## Task statement
Which of the lines below include "static"? Each one should be copied out.

## Records shown
-----
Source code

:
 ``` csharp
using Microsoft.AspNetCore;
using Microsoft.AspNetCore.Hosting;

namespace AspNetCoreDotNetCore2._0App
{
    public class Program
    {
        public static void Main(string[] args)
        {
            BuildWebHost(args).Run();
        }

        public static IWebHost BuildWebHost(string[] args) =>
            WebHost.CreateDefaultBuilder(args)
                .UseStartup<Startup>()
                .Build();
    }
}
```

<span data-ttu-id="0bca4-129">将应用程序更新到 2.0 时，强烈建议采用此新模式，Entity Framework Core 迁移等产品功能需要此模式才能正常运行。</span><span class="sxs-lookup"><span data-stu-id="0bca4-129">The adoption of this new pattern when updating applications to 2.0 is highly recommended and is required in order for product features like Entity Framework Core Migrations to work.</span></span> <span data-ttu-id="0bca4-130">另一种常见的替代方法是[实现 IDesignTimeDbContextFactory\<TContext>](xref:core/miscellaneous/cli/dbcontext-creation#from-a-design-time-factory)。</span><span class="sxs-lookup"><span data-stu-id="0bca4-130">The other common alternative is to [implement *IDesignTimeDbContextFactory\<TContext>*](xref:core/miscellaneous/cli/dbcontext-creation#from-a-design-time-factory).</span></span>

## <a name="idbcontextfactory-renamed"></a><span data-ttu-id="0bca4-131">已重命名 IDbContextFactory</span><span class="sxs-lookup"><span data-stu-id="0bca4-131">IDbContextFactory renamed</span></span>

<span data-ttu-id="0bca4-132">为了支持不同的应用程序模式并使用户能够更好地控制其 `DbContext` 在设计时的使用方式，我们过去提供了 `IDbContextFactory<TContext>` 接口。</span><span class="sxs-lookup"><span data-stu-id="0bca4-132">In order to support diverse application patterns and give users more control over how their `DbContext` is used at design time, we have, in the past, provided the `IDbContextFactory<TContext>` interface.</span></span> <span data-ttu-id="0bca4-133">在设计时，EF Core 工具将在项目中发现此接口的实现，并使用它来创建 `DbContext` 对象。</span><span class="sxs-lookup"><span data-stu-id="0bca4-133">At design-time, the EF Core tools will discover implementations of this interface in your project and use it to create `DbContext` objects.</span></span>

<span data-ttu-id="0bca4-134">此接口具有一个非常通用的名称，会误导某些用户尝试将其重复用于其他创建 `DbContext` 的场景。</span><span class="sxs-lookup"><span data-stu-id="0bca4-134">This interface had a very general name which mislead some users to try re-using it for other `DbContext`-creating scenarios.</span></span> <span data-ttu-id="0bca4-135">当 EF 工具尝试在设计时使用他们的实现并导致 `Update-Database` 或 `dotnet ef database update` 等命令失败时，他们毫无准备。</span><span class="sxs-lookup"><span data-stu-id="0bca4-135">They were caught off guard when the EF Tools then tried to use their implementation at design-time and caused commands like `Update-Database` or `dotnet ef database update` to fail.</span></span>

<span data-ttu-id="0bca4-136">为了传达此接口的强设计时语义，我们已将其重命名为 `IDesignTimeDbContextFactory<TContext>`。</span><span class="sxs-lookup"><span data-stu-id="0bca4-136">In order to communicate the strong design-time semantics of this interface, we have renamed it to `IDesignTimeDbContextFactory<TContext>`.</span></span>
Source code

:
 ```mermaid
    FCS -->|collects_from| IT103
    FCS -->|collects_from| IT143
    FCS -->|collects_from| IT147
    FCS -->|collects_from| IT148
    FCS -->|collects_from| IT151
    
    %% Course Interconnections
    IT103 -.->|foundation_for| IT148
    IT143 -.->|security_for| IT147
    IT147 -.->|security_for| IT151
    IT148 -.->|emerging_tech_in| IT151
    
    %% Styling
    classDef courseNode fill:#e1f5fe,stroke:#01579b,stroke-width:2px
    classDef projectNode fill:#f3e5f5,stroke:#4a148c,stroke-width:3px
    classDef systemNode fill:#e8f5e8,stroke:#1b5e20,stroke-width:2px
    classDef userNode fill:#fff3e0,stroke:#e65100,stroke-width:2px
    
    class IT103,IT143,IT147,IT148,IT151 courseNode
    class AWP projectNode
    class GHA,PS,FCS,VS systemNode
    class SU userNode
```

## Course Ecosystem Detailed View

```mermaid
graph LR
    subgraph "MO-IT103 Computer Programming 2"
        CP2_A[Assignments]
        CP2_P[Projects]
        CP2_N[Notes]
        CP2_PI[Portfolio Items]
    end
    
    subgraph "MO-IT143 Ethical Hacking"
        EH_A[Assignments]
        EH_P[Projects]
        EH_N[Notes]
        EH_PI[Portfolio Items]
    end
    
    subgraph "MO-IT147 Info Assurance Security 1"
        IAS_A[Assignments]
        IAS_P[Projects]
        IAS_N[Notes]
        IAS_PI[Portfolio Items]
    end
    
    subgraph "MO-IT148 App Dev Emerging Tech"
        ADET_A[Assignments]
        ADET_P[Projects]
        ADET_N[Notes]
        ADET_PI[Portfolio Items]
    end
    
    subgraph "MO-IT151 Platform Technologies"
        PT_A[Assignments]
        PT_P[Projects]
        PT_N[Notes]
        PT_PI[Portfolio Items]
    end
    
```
-----
## Response for this exercise
        public static void Main(string[] args)
        public static IWebHost BuildWebHost(string[] args) =>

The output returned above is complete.